Hien Nguyen (La Trobe). Distance-based ABC Procedures: ABC procedures often rely on appropriate choices of summary statistics that can be used to measure the difference between simulated data and observed data. Using appropriate distances over probability measures, it is possible to construct ABC procedures that directly measure the difference between samples, thus avoiding the use of summary statistics. Numerous proposals have been made regarding appropriate choices of distances, including the Kullback-Leibler divergence, the maximum mean discrepancy, the Wasserstein distance, and the energy statistic, each with their own merits. We review the current state of the literature and present some examples of such distance-based methods.

Joint Session - Computational

Leah South (Queensland University of Technology). BSL: An R package for Bayesian Synthetic Likelihood and its Extensions: This mini-tutorial will present the R package "BSL" for Bayesian synthetic likelihood (BSL) and its extensions. Using several examples, I will describe how to build a BSL object with a function to simulate data, a function to calculate summary statistics and a log prior function. The motivation for extensions such as penalised covariance estimation and semi-parametric alternatives to the standard Gaussian summary statistic approximation will be described and their straightforward application in the package will be illustrated through examples.
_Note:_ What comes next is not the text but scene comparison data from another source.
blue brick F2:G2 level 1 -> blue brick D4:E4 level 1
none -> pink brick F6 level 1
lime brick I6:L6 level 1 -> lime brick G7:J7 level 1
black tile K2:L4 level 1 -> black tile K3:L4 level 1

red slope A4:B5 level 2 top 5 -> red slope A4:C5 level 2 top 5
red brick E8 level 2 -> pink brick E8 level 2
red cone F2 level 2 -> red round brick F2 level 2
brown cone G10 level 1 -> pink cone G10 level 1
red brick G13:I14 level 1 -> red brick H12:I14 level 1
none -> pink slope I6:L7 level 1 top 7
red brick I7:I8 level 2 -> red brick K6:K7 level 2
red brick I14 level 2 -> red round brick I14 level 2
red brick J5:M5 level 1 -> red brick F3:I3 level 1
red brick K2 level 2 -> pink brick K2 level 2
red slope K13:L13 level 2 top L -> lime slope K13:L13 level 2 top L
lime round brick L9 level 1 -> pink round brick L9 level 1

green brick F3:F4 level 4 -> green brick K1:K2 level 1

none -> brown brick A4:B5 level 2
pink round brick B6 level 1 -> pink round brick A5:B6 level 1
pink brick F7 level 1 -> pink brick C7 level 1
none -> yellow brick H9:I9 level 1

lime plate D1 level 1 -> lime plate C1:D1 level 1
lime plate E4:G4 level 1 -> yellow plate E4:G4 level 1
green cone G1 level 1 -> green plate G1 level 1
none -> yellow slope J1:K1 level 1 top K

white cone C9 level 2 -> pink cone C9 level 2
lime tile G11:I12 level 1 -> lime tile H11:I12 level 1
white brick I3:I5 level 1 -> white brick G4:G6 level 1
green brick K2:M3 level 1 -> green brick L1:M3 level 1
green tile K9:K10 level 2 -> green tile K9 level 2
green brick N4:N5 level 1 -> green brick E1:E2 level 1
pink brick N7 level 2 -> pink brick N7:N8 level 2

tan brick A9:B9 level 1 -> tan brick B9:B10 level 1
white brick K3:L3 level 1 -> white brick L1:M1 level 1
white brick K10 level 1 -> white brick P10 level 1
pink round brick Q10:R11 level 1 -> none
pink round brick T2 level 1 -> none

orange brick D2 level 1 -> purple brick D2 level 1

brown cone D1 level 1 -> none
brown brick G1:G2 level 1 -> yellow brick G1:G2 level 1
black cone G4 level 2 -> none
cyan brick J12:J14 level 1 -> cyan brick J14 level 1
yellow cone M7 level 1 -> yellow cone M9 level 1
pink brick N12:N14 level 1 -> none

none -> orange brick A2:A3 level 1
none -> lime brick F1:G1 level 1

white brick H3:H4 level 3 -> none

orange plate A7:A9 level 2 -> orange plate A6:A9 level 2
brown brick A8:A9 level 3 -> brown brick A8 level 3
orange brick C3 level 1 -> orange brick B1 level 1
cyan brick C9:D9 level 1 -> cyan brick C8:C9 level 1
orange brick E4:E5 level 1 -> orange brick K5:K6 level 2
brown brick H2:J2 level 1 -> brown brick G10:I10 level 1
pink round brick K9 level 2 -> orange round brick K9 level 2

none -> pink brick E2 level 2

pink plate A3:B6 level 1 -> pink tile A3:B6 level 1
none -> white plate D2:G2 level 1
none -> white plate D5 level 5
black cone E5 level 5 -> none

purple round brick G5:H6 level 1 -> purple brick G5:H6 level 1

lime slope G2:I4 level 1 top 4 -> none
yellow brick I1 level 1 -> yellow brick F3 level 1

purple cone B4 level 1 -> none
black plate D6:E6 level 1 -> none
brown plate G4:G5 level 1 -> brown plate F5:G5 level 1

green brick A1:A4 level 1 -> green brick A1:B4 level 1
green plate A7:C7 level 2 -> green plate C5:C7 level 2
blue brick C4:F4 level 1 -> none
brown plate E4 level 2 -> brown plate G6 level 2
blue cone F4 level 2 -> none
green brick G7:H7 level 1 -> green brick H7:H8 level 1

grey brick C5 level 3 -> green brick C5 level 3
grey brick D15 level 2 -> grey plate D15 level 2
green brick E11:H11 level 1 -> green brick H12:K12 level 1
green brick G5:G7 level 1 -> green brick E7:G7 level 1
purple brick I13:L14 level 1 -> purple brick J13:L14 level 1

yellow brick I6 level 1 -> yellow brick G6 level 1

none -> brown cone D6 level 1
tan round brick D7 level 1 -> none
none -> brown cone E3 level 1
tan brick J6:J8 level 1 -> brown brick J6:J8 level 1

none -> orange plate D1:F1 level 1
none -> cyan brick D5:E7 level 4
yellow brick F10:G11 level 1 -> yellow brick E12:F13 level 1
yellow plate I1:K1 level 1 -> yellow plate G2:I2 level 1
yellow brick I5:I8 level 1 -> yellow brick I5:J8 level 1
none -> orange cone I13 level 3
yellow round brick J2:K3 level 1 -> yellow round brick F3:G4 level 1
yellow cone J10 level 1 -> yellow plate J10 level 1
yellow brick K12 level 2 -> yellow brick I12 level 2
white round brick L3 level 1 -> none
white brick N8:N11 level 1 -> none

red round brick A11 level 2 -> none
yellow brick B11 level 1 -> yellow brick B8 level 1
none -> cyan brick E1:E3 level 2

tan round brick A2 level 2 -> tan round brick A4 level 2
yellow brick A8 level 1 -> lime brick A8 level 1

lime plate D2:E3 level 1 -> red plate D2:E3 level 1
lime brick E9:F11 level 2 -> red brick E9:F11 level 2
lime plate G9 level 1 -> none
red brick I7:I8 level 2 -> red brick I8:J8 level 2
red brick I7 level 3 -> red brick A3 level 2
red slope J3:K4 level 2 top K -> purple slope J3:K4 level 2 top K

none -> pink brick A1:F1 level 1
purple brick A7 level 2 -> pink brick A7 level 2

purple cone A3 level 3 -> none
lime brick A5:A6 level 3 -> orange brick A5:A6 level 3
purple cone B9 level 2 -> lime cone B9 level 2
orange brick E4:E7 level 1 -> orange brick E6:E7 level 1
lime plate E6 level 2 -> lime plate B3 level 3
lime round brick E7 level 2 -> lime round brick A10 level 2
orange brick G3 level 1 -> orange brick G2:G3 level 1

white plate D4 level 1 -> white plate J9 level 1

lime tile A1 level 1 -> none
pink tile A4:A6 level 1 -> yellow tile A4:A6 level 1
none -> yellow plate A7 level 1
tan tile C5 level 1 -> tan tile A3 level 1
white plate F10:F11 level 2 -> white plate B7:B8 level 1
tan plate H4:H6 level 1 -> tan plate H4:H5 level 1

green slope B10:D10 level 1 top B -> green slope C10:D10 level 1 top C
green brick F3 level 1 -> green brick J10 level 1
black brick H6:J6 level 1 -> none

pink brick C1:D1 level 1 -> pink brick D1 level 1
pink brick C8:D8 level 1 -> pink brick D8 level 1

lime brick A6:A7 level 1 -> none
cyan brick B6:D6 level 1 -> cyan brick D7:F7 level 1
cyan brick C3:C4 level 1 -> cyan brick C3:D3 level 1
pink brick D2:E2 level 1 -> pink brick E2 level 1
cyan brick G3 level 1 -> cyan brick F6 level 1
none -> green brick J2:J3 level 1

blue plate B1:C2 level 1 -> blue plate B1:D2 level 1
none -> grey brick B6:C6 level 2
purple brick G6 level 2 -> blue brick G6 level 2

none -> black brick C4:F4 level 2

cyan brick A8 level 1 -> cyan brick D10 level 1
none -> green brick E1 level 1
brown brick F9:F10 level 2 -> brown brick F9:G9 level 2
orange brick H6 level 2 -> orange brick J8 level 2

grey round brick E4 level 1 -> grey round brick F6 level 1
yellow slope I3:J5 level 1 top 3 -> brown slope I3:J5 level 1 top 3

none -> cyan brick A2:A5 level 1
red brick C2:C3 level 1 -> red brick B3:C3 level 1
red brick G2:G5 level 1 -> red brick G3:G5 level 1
Henri Pesonen (University of Oslo). ELFI: Engine for Likelihood-free Inference: ELFI: Engine for likelihood-free inference is a Python library for implementing the likelihood-free inference workflow. In this tutorial we will use examples to demonstrate how to arrange components such as priors, simulators, summaries and distances to a network model called ELFI graph. In addition, we will show how to carry out the inference using ELFI graphs and the various built-in inference methods, describe the logic of implementing new inference methods and discuss other library features designed to help with the analysis workflow.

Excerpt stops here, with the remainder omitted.